• [Assigned task 1]:
Answer these about the thread on real-time flight updates:
(a) What range of flight times falls inside the window that should trigger an update?
(b) Which technology is suggested for pushing the update from the API to the website?
(c) According to the reply, where does each airline send its flight changes?
• [Assigned task 2]: Reproduce word for word the part of the thread on real-time flight updates starting with "I did some research" and going on through "technology for example.".
• [Assigned task 3]: In the thread on real-time flight updates, why does the reply say serverless functions aren't needed?

• [Selected excerpt]:
Now here is my attempt to solve it. We need to have some sort of trigger such that if any airline updates a flight detail in the database between current time - 1 hour to current + 4 hours (website will only display few hours of flights), we need to call the web api and then send the update to the website in the real time. The user must not refresh the page at all. At the same time the website needs to scale well i.e. if 1 million users are on the website, and there is an update in the database in the correct time range, all 1 million user's website should get updated within a decent amount of time.
I did some research and it looks like we need to have an event based approach. For example - we need to create a function (AWS lambda or Azure function) that should be called whenever there is an update in the database (Dynamo DB for example) within the correct time range. This function then should call an API which should then update the website through web socket technology for example.
I am not looking for any code but just some alternative suggestions on how this can be solved in a scalable way. Also how do we test scalability?

Dont use serverless functions(Lambda/Azure functions)
Although I am a huge fan of serverless functions, and currently running a full web app in Lambda, I don't think its needed for your use case and doesn't make sense economically. As you've answered in the comments, each airline will not write directly to the database, they'll push to an API, meaning you are explicitly told when flights have changed. When an airline has sent you new data you can simply propagate this to all the browser endpoints via websockets. This keeps the design very simple. There is no need to artificially create a database event that then triggers a function that will then tell you a flight has been updated. Thats like removing your doorbell and replacing it with a motion detector that triggers a doorbell :)

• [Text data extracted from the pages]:
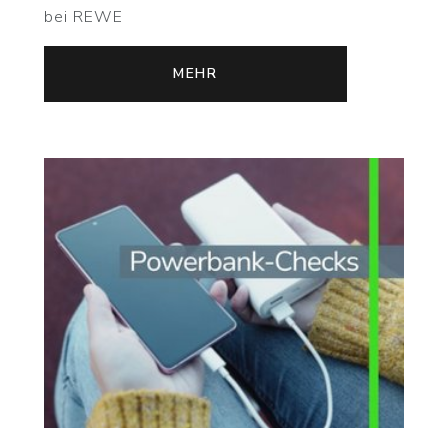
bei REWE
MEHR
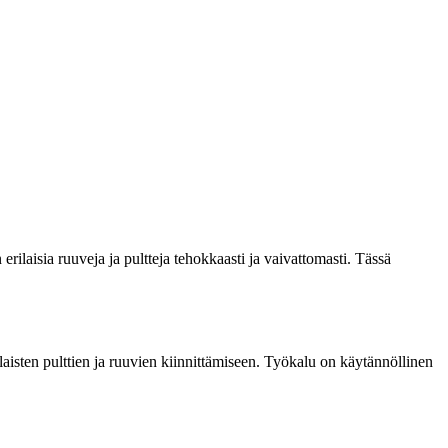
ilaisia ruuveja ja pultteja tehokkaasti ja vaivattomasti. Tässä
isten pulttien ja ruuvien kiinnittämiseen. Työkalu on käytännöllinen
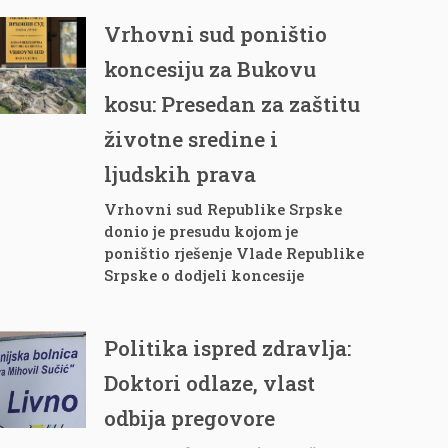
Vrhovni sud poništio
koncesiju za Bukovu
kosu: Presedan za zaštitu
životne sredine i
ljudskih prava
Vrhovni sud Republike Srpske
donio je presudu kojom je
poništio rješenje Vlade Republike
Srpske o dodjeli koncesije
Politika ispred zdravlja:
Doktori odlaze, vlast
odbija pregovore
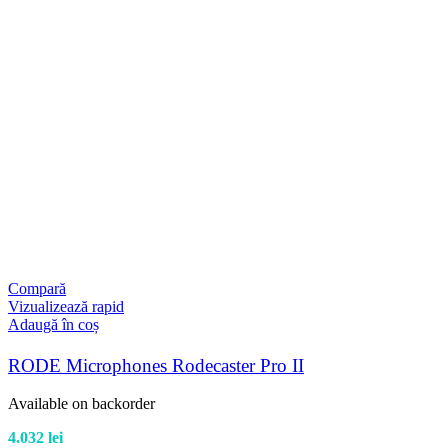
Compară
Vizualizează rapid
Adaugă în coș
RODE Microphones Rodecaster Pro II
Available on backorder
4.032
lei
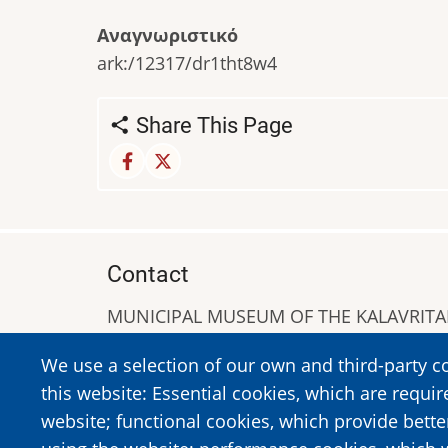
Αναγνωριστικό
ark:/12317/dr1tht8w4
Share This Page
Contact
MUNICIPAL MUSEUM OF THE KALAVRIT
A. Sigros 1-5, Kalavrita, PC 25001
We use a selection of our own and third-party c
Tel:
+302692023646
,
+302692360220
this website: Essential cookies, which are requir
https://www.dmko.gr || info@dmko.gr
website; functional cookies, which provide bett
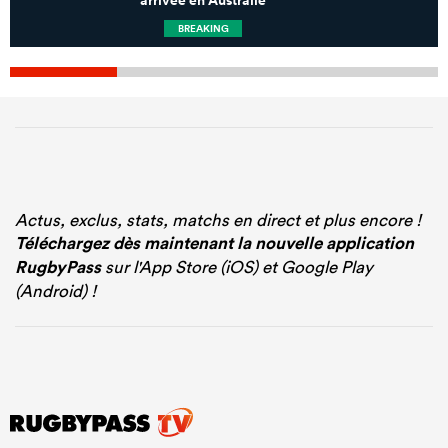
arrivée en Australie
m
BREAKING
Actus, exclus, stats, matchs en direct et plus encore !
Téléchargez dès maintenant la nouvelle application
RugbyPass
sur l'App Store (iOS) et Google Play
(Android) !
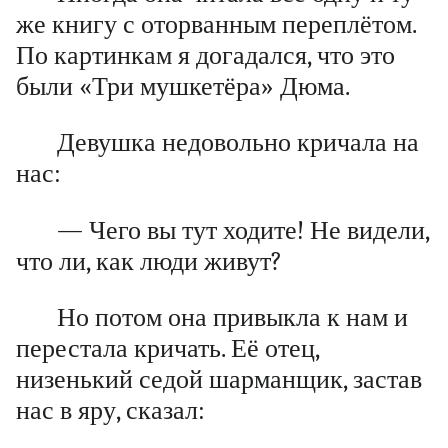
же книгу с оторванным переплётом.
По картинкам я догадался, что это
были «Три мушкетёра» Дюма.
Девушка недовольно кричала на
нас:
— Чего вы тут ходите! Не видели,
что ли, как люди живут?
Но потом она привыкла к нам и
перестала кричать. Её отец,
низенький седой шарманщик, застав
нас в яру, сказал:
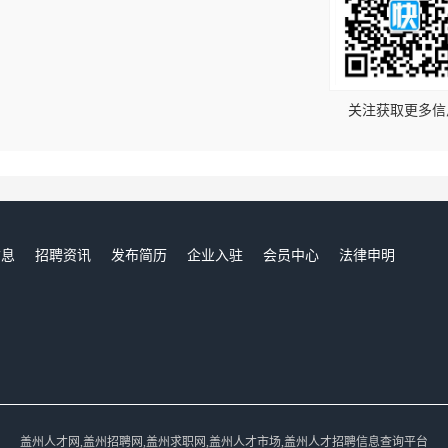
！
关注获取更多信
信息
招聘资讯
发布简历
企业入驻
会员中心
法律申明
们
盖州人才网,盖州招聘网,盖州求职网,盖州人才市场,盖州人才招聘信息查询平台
==
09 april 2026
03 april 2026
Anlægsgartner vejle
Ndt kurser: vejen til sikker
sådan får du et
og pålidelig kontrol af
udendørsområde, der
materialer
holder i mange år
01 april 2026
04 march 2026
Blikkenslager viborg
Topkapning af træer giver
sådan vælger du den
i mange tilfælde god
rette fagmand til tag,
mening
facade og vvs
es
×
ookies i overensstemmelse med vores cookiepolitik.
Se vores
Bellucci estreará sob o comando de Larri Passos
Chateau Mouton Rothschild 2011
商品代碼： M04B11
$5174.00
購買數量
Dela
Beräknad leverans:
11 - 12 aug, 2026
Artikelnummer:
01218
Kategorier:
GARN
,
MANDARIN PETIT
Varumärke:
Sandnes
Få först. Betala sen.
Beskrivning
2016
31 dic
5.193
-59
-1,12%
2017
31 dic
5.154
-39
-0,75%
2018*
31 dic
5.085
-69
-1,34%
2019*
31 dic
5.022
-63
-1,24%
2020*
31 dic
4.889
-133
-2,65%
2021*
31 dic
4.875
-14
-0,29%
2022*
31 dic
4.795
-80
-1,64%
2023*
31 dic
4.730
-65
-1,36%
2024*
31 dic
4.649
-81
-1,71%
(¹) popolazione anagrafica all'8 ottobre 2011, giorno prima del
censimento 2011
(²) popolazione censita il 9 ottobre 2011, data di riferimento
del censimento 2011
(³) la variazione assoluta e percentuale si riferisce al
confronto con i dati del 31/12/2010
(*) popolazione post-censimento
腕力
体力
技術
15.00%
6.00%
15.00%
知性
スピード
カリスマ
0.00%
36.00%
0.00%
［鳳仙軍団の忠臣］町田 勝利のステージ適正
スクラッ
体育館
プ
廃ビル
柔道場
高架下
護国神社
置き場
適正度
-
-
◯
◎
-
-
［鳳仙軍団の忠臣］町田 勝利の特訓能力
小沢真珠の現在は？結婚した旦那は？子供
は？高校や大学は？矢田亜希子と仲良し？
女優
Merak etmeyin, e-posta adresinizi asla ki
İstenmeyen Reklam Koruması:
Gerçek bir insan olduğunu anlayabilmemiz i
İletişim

• [Response box 1]:
(a) From the current time minus 1 hour to the current time plus 4 hours.
(b) Web socket technology.
(c) To an API, not directly to the database.

• [Response box 2]:
I did some research and it looks like we need to have an event based approach. For example - we need to create a function (AWS lambda or Azure function) that should be called whenever there is an update in the database (Dynamo DB for example) within the correct time range. This function then should call an API which should then update the website through web socket technology for example.

• [Response box 3]: Airlines push their changes to an API rather than writing directly to the database, so you are told exactly when a flight has changed and can send the new data straight to browsers over websockets. Creating a database event to trigger a function that reports the update is an unnecessary extra step, and it doesn't make sense economically.